By using the Open SSL library, developers can write applications that take advantage of Secure Sockets Layer (SSL v2/v3), Transport Layer Security (TLS v1). The Open SSL library uses the included full-strength general-purpose cryptography library, which can be used by itself. Security features such as the following can be implemented:
- Data integrity: An application can detect if data has been modified during transmission.
- Authenticity: An application can verify the identity of the sender using certificates.
- Privacy: An application can ensure that no intermediary between the sender and the recipient can understand the data.
Transport Layer Security is an extension of SSL. It is now overseen by an international standards organization.
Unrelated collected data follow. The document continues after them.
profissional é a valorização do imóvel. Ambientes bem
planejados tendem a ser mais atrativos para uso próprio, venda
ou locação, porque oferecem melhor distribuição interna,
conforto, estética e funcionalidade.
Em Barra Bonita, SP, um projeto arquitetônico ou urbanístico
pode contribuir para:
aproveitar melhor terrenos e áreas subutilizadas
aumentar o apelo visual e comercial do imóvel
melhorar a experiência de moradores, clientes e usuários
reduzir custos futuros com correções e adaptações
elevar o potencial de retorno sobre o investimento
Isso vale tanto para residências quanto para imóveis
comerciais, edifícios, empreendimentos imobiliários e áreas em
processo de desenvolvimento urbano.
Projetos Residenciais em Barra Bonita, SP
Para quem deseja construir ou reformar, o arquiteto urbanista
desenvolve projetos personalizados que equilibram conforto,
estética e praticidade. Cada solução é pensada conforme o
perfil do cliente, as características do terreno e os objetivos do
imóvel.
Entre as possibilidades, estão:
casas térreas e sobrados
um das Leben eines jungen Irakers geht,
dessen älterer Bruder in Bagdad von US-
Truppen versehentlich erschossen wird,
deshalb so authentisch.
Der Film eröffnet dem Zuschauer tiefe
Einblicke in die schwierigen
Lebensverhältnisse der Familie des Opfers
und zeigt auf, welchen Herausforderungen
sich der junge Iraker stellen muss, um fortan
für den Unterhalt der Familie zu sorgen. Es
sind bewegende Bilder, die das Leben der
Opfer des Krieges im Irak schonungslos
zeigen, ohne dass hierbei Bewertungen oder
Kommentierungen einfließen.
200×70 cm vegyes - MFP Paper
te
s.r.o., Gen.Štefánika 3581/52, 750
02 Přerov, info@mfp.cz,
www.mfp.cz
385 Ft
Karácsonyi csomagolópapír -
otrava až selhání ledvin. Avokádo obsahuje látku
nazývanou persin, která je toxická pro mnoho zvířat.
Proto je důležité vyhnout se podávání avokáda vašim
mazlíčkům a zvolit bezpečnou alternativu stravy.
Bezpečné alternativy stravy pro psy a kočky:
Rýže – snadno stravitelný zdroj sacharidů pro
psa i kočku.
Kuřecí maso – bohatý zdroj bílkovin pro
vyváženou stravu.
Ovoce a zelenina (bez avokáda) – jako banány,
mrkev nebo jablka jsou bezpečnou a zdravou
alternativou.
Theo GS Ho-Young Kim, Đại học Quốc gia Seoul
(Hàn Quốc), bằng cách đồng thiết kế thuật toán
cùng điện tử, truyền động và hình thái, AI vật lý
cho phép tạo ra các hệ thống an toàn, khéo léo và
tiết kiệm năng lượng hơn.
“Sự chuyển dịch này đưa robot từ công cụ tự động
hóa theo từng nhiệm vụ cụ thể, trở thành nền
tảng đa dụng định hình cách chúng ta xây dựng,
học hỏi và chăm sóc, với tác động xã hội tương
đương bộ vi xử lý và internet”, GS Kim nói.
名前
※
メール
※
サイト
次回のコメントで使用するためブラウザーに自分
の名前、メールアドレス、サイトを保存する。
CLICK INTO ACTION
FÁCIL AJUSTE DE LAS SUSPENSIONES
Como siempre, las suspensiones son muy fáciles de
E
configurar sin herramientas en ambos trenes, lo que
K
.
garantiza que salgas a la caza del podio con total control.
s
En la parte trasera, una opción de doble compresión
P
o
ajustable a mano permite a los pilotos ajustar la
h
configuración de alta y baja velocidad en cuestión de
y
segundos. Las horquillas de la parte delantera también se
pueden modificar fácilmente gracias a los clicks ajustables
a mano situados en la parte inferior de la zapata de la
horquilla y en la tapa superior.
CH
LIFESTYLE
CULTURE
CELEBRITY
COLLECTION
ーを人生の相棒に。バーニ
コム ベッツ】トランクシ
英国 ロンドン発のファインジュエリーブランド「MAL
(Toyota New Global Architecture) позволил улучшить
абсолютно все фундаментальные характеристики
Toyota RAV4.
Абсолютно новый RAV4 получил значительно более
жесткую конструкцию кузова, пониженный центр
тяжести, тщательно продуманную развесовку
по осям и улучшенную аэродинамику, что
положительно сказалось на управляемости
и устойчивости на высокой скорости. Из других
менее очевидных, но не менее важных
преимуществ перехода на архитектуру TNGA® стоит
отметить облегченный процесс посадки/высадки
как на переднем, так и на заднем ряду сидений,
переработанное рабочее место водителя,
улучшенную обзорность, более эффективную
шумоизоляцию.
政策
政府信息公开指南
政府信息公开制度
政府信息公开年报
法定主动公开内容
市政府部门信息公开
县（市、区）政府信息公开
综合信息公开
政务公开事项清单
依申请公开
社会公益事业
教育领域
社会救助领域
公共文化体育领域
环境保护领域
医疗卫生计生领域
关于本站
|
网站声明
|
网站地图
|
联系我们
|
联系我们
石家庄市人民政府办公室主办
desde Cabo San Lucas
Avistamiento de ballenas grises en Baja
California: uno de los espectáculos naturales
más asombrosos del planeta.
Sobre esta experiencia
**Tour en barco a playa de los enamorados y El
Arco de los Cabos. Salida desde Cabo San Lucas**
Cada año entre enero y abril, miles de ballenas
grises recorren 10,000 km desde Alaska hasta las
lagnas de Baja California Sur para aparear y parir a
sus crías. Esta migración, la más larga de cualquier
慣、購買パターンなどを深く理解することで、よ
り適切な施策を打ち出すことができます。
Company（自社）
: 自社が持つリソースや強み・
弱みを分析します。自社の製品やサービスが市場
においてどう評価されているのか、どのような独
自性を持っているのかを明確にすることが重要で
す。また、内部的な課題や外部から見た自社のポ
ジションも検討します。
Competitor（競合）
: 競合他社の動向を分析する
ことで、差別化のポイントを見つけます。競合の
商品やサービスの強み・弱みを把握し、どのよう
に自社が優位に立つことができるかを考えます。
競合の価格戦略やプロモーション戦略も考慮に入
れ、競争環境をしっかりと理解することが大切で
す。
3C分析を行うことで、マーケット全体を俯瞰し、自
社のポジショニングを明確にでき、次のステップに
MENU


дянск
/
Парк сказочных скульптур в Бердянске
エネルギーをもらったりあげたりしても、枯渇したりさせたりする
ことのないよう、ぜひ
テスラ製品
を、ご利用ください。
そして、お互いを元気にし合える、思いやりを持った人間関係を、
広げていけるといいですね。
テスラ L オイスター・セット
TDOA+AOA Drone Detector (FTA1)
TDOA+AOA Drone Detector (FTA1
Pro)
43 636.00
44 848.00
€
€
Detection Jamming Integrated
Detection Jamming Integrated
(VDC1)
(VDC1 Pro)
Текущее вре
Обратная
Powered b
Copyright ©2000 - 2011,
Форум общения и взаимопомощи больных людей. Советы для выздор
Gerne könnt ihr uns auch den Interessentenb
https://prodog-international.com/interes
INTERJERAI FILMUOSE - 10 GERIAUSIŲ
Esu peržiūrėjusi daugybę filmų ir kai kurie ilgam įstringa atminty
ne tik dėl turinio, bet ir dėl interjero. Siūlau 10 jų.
It provides the same capabilities as SSL (data integrity, authenticity, and privacy between client and server), but takes advantage of newer, more advanced cryptographic technology. It is backwards compatible with SSL.
The cryptographic library includes a multitude of encryption algorithms. The symmetric, or private key, encryption algorithms offered include Rijndael (now officially the Advanced Encryption Standard, or AES, algorithm of the U.S. government), IDEA, DES, 3DES, RC2, RC4, and Blowfish. The asymmetric, or private/public key, encryption algorithms include RSA, DSA, and Diffie-Hellman. Also included are message digest algorithms such as MD2, MD5, MDC2, and SHA, whose resulting hashes can be used by digital signature schemes to digitally sign documents. The Open SSL library uses some but not all of these algorithms.
To compile for the Win32 platform, Perl or compiling under Cygwin is required. Some of the encryption routines/algorithms are covered by patents.